### Task item
Below are records to retype exactly, except for the pictures.

### Material for this task

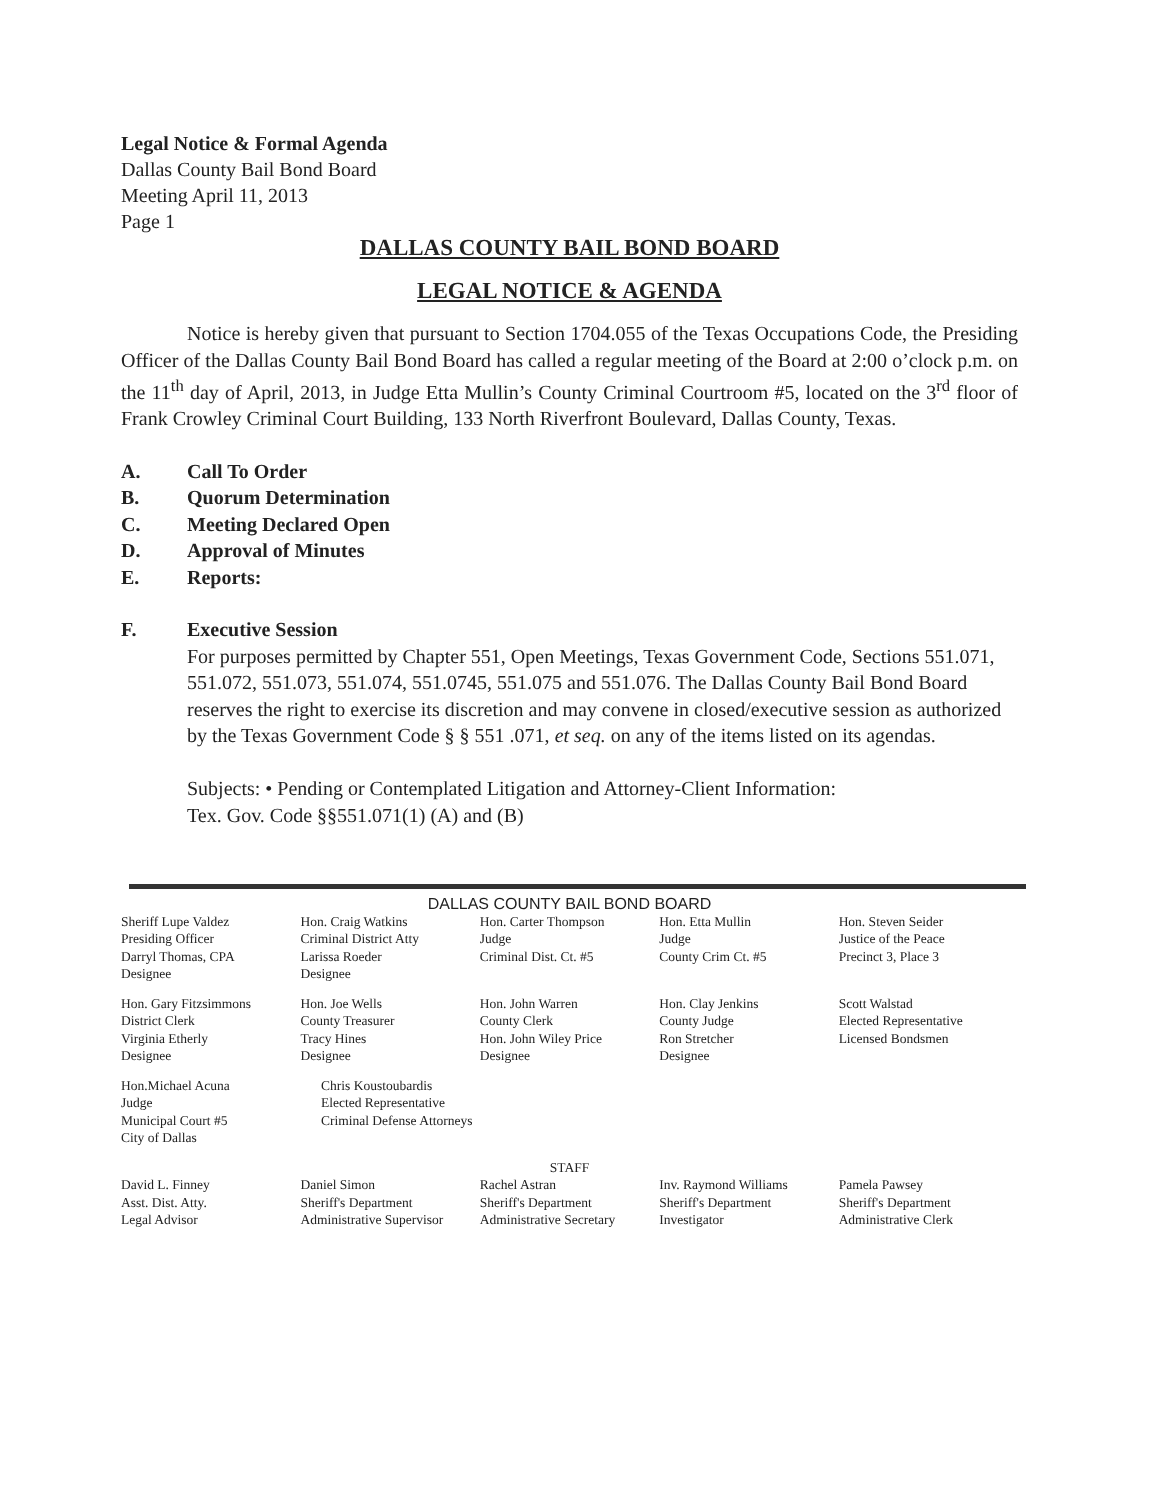Legal Notice & Formal Agenda
Dallas County Bail Bond Board
Meeting April 11, 2013
Page 1
DALLAS COUNTY BAIL BOND BOARD
LEGAL NOTICE & AGENDA
Notice is hereby given that pursuant to Section 1704.055 of the Texas Occupations Code, the Presiding Officer of the Dallas County Bail Bond Board has called a regular meeting of the Board at 2:00 o’clock p.m. on the 11<sup>th</sup> day of April, 2013, in Judge Etta Mullin’s County Criminal Courtroom #5, located on the 3<sup>rd</sup> floor of Frank Crowley Criminal Court Building, 133 North Riverfront Boulevard, Dallas County, Texas.
A. Call To Order
B. Quorum Determination
C. Meeting Declared Open
D. Approval of Minutes
E. Reports:
F. Executive Session
For purposes permitted by Chapter 551, Open Meetings, Texas Government Code, Sections 551.071, 551.072, 551.073, 551.074, 551.0745, 551.075 and 551.076. The Dallas County Bail Bond Board reserves the right to exercise its discretion and may convene in closed/executive session as authorized by the Texas Government Code § § 551 .071, et seq. on any of the items listed on its agendas.
Subjects: • Pending or Contemplated Litigation and Attorney-Client Information:
Tex. Gov. Code §§551.071(1) (A) and (B)
DALLAS COUNTY BAIL BOND BOARD
Sheriff Lupe Valdez
Presiding Officer
Darryl Thomas, CPA
Designee
Hon. Craig Watkins
Criminal District Atty
Larissa Roeder
Designee
Hon. Carter Thompson
Judge
Criminal Dist. Ct. #5
Hon. Etta Mullin
Judge
County Crim Ct. #5
Hon. Steven Seider
Justice of the Peace
Precinct 3, Place 3
Hon. Gary Fitzsimmons
District Clerk
Virginia Etherly
Designee
Hon. Joe Wells
County Treasurer
Tracy Hines
Designee
Hon. John Warren
County Clerk
Hon. John Wiley Price
Designee
Hon. Clay Jenkins
County Judge
Ron Stretcher
Designee
Scott Walstad
Elected Representative
Licensed Bondsmen
Hon.Michael Acuna
Judge
Municipal Court #5
City of Dallas
Chris Koustoubardis
Elected Representative
Criminal Defense Attorneys
STAFF
David L. Finney
Asst. Dist. Atty.
Legal Advisor
Daniel Simon
Sheriff's Department
Administrative Supervisor
Rachel Astran
Sheriff's Department
Administrative Secretary
Inv. Raymond Williams
Sheriff's Department
Investigator
Pamela Pawsey
Sheriff's Department
Administrative Clerk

### Exercise answer
Legal Notice & Formal Agenda
Dallas County Bail Bond Board
Meeting April 11, 2013
Page 1
DALLAS COUNTY BAIL BOND BOARD
LEGAL NOTICE & AGENDA
Notice is hereby given that pursuant to Section 1704.055 of the Texas Occupations Code, the Presiding Officer of the Dallas County Bail Bond Board has called a regular meeting of the Board at 2:00 o’clock p.m. on the 11<sup>th</sup> day of April, 2013, in Judge Etta Mullin’s County Criminal Courtroom #5, located on the 3<sup>rd</sup> floor of Frank Crowley Criminal Court Building, 133 North Riverfront Boulevard, Dallas County, Texas.
A. Call To Order
B. Quorum Determination
C. Meeting Declared Open
D. Approval of Minutes
E. Reports:
F. Executive Session
For purposes permitted by Chapter 551, Open Meetings, Texas Government Code, Sections 551.071, 551.072, 551.073, 551.074, 551.0745, 551.075 and 551.076. The Dallas County Bail Bond Board reserves the right to exercise its discretion and may convene in closed/executive session as authorized by the Texas Government Code § § 551 .071, et seq. on any of the items listed on its agendas.
Subjects: • Pending or Contemplated Litigation and Attorney-Client Information:
Tex. Gov. Code §§551.071(1) (A) and (B)
DALLAS COUNTY BAIL BOND BOARD
Sheriff Lupe Valdez
Presiding Officer
Darryl Thomas, CPA
Designee
Hon. Craig Watkins
Criminal District Atty
Larissa Roeder
Designee
Hon. Carter Thompson
Judge
Criminal Dist. Ct. #5
Hon. Etta Mullin
Judge
County Crim Ct. #5
Hon. Steven Seider
Justice of the Peace
Precinct 3, Place 3
Hon. Gary Fitzsimmons
District Clerk
Virginia Etherly
Designee
Hon. Joe Wells
County Treasurer
Tracy Hines
Designee
Hon. John Warren
County Clerk
Hon. John Wiley Price
Designee
Hon. Clay Jenkins
County Judge
Ron Stretcher
Designee
Scott Walstad
Elected Representative
Licensed Bondsmen
Hon.Michael Acuna
Judge
Municipal Court #5
City of Dallas
Chris Koustoubardis
Elected Representative
Criminal Defense Attorneys
STAFF
David L. Finney
Asst. Dist. Atty.
Legal Advisor
Daniel Simon
Sheriff's Department
Administrative Supervisor
Rachel Astran
Sheriff's Department
Administrative Secretary
Inv. Raymond Williams
Sheriff's Department
Investigator
Pamela Pawsey
Sheriff's Department
Administrative Clerk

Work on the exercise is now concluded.